Decoupling effects of the resistive-switching behavior on the polarization reversal in ultrathin ferroelectric Hf0.5Zr0.5O2 films
HfO2-based ferroelectric films have attracted considerable attention as their nanoscale ferroelectricity and compatibility with cmos technology, fulfilling demands of emerging memory technologies. However, as films scale down, resistive-switching behavior becomes increasingly pronounced, intricately intertwining with the polarization-switching process and affecting ferroelectric switching factors often overlooked yet crucial for device performance optimization. By characterizing resistive-switching behavior and oxygen vacancy motion using tailored electric pulse schemes, we decouple the resistive-switching behavior from the overall switching process in ultrathin ferroelectric HZO films, which would otherwise erroneously inflate polarization values and increase coercive fields. Building on this, we elucidate endurance degradation mechanisms from dual perspectives of resistive switching and defect migration. Furthermore, we demonstrate the mitigated resistive switching activity by designing HfO2-based devices with symmetric oxide electrodes, achieving reduced coercive fields and improved cycling performances. This work provides crucial insights into the origins of inflated polarizations and reliability challenges in HfO2-based devices while offering a viable strategy to enhance ferroelectric properties for advanced memory applications.
💡 Research Summary
This paper investigates the intertwined phenomena of resistive switching (RS) and polarization reversal (PR) in ultrathin (≈6 nm) Hf₀.₅Zr₀.₅O₂ (HZO) ferroelectric films, a problem that the authors term the CPR (combined polarization‑resistive) effect. Using Pt/HZO/La₀.₆₇Sr₀.₃₃MnO₃ (LSMO) metal‑ferroelectric‑metal capacitors, the authors first demonstrate that, as the film thickness approaches the nanometer scale, oxygen‑vacancy (V_O) migration becomes dominant, giving rise to a pronounced memristive RS that co‑exists with ferroelectric switching. Conductive atomic‑force microscopy (C‑AFM) reveals spatially localized conductive filaments under a negative bias (‑2 V) that disappear under a positive bias (+2 V), directly visualizing the formation and rupture of V_O‑rich conductive paths.
A parallel‑circuit model comprising a ferroelectric capacitor and a memristor captures the device’s electrical response. The voltage drop across the capacitor (U_c) depends on the memristance (M); a low‑resistance state (LRS) reduces U_c below the intrinsic coercive voltage (E_c), suppressing true polarization reversal and producing “lossy” P‑E loops with inflated apparent polarization. Conversely, when the device switches to a high‑resistance state (HRS), M increases, U_c rises above E_c, and clean ferroelectric hysteresis is recovered. This explains the anomalous early‑cycle behavior where measured polarization appears reduced, yet the apparent polarization values are artificially enlarged due to the superposition of RS currents.
The authors further show that the CPR effect lengthens switching times and raises the effective coercive field because the RS‑induced voltage division forces the ferroelectric domain to experience a weaker driving field. Leakage currents also acquire hysteresis, further distorting the intrinsic ferroelectric current loops.
To mitigate these detrimental interactions, two strategies are introduced. First, symmetric oxide electrodes (LSMO on both sides) are employed, which suppress the asymmetric V_O drift that fuels RS. Second, a “dielectric training” protocol—repeated low‑amplitude voltage pulses—is applied to pre‑condition the V_O distribution, driving the device into a stable HRS before normal operation.
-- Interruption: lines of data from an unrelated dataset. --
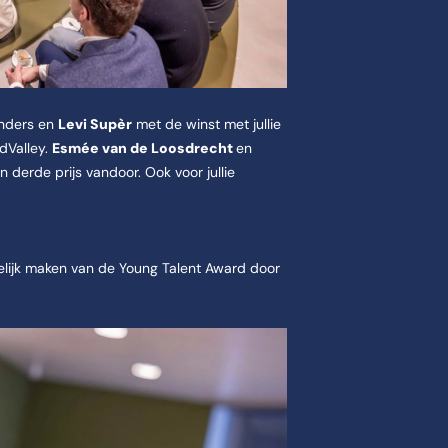
nders en
Levi Supèr
met de winst met jullie
odValley.
Esmée van de Loosdrecht
en
derde prijs vandoor. Ook voor jullie
lijk maken van de Young Talent Award door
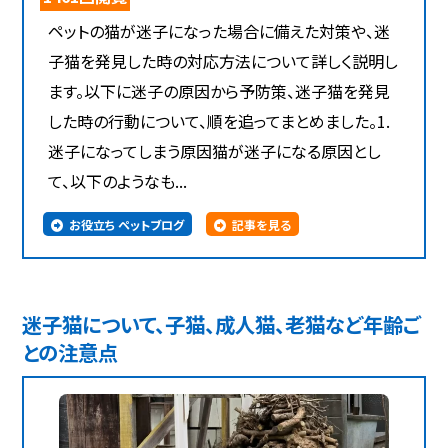
ペットの猫が迷子になった場合に備えた対策や、迷
子猫を発見した時の対応方法について詳しく説明し
ます。以下に迷子の原因から予防策、迷子猫を発見
した時の行動について、順を追ってまとめました。1.
迷子になってしまう原因猫が迷子になる原因とし
て、以下のようなも...
お役立ち ペットブログ
記事を見る
迷子猫について、子猫、成人猫、老猫など年齢ご
との注意点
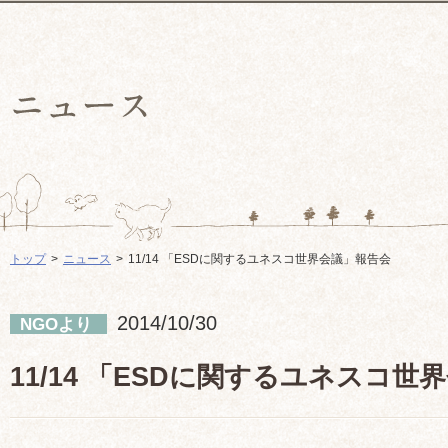
トップ
ニュース
11/14 「ESDに関するユネスコ世界会議」報告会
2014/10/30
NGOより
11/14 「ESDに関するユネスコ世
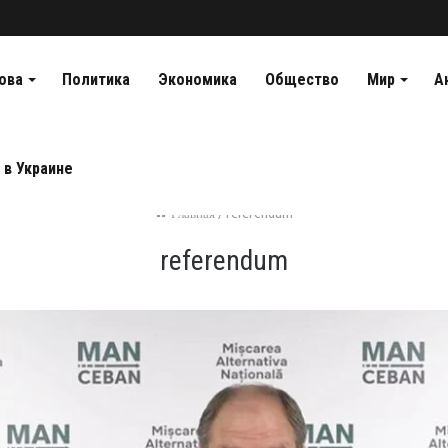
ова
Политика
Экономика
Общество
Мир
А
 в Украине
Главная
/
referendum
referendum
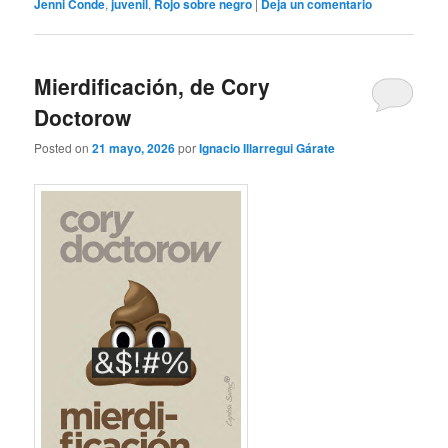
Jenni Conde
,
juvenil
,
Rojo sobre negro
|
Deja un comentario
Mierdificación, de Cory
Doctorow
Posted on
21 mayo, 2026
por
Ignacio Illarregui Gárate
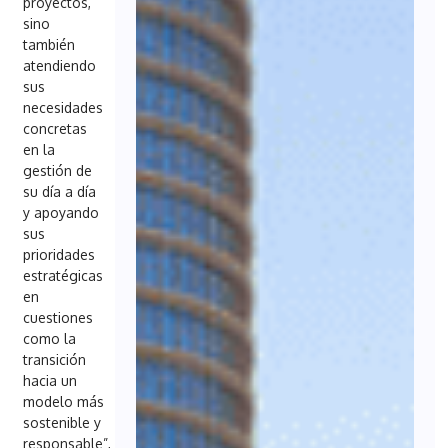
proyectos,
sino
también
atendiendo
sus
necesidades
concretas
en la
gestión de
su día a día
y apoyando
sus
prioridades
estratégicas
en
cuestiones
como la
transición
hacia un
modelo más
sostenible y
responsable”,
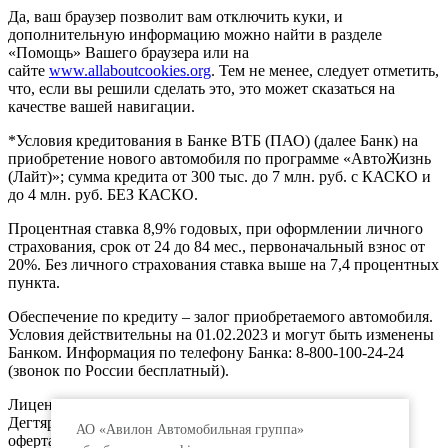
Да, ваш браузер позволит вам отключить куки, и
дополнительную информацию можно найти в разделе
«Помощь» Вашего браузера или на
сайте
www.allaboutcookies.org
. Тем не менее, следует отметить,
что, если вы решили сделать это, это может сказаться на
качестве вашей навигации.
*Условия кредитования в Банке ВТБ (ПАО) (далее Банк) на
приобретение нового автомобиля по программе «АвтоЖизнь
(Лайт)»; сумма кредита от 300 тыс. до 7 млн. руб. с КАСКО и
до 4 млн. руб. БЕЗ КАСКО.
Процентная ставка 8,9% годовых, при оформлении личного
страхования, срок от 24 до 84 мес., первоначальный взнос от
20%. Без личного страхования ставка выше на 7,4 процентных
пункта.
Обеспечение по кредиту – залог приобретаемого автомобиля.
Условия действительны на 01.02.2023 и могут быть изменены
Банком. Информация по телефону Банка: 8-800-100-24-24
(звонок по России бесплатный).
Лицензия ЦБ РФ № 1000, 191144, г. Санкт-Петербург,
Дегтярный пер., д.11, лит.А. www.vtb.ru. Реклама 0+. Не
АО «Авилон Автомобильная группа»
оферта.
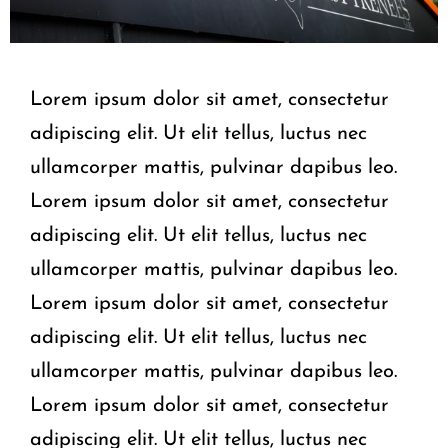
Lorem ipsum dolor sit amet, consectetur
adipiscing elit. Ut elit tellus, luctus nec
ullamcorper mattis, pulvinar dapibus leo.
Lorem ipsum dolor sit amet, consectetur
adipiscing elit. Ut elit tellus, luctus nec
ullamcorper mattis, pulvinar dapibus leo.
Lorem ipsum dolor sit amet, consectetur
adipiscing elit. Ut elit tellus, luctus nec
ullamcorper mattis, pulvinar dapibus leo.
Lorem ipsum dolor sit amet, consectetur
adipiscing elit. Ut elit tellus, luctus nec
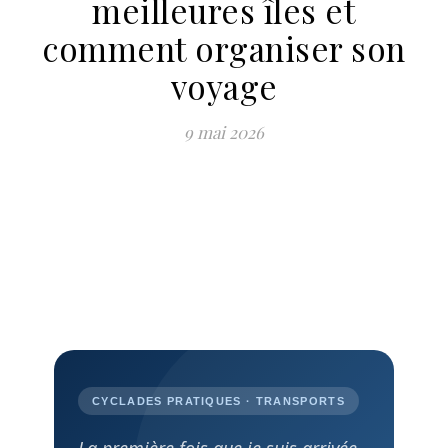
meilleures îles et
comment organiser son
voyage
9 mai 2026
CYCLADES PRATIQUES · TRANSPORTS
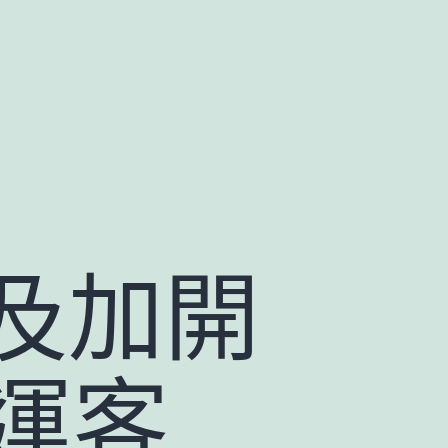
及加開
，運客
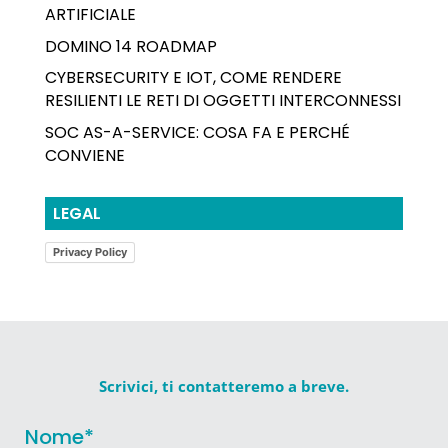
ARTIFICIALE
DOMINO 14 ROADMAP
CYBERSECURITY E IOT, COME RENDERE
RESILIENTI LE RETI DI OGGETTI INTERCONNESSI
SOC AS-A-SERVICE: COSA FA E PERCHÉ
CONVIENE
LEGAL
Privacy Policy
Scrivici, ti contatteremo a breve.
Nome
*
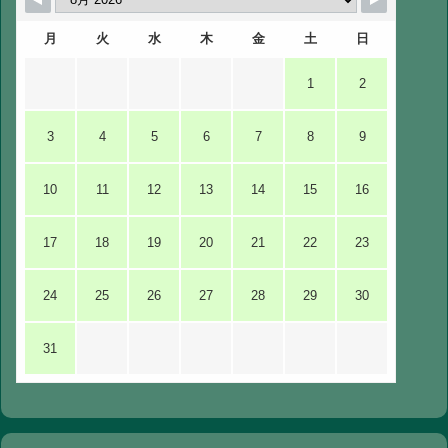
月
火
水
木
金
土
日
1
2
3
4
5
6
7
8
9
10
11
12
13
14
15
16
17
18
19
20
21
22
23
24
25
26
27
28
29
30
31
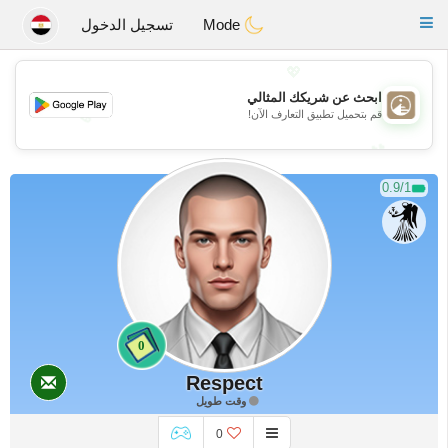
B
ahebik
Toggle
Mode
تسجيل الدخول
navigation
💖
ابحث عن شريكك المثالي
💖
قم بتحميل تطبيق التعارف الآن!
💕
💕
0.9/1
0
Respect
وقت طويل
0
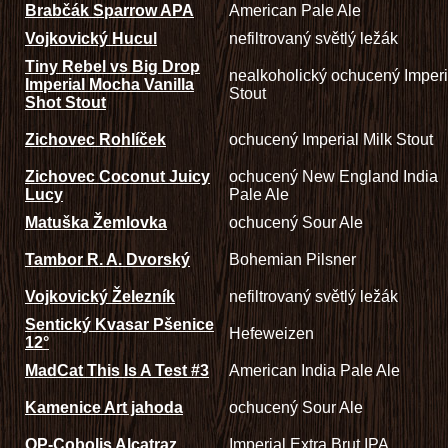
Brabčák Sparrow APA
American Pale Ale
Vojkovický Hucul
nefiltrovaný světlý ležák
Tiny Rebel vs Big Drop
nealkoholický ochucený Imperi
Imperial Mocha Vanilla
Stout
Shot Stout
Zichovec Rohlíček
ochucený Imperial Milk Stout
Zichovec Coconut Juicy
ochucený New England India
Lucy
Pale Ale
Matuška Žemlovka
ochucený Sour Ale
Tambor R. A. Dvorský
Bohemian Pilsner
Vojkovický Železník
nefiltrovaný světlý ležák
Sentický Kvasar Pšenice
Hefeweizen
12°
MadCat This Is A Test #3
American India Pale Ale
Kamenice Art jahoda
ochucený Sour Ale
OP-Cobolis Alcatraz
Imperial Extra Brut IPA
After training, the devices exhibit markedly lower leakage, reduced coercive fields (by ~0.8 MV cm⁻¹), and stable ferroelectric loops over >10⁶ switching cycles.
Overall, the work provides a quantitative framework for separating resistive and ferroelectric contributions in ultrathin Hf‑based ferroelectrics, identifies oxygen‑vacancy migration as the root cause of inflated polarization and endurance degradation, and demonstrates practical device‑level solutions that improve reliability for emerging FeRAM, FTJ, and in‑memory computing applications. The findings suggest that future scaling of HfO₂‑based ferroelectrics must consider defect‑engineered electrode symmetry and pre‑conditioning schemes to achieve both high polarization and long‑term endurance.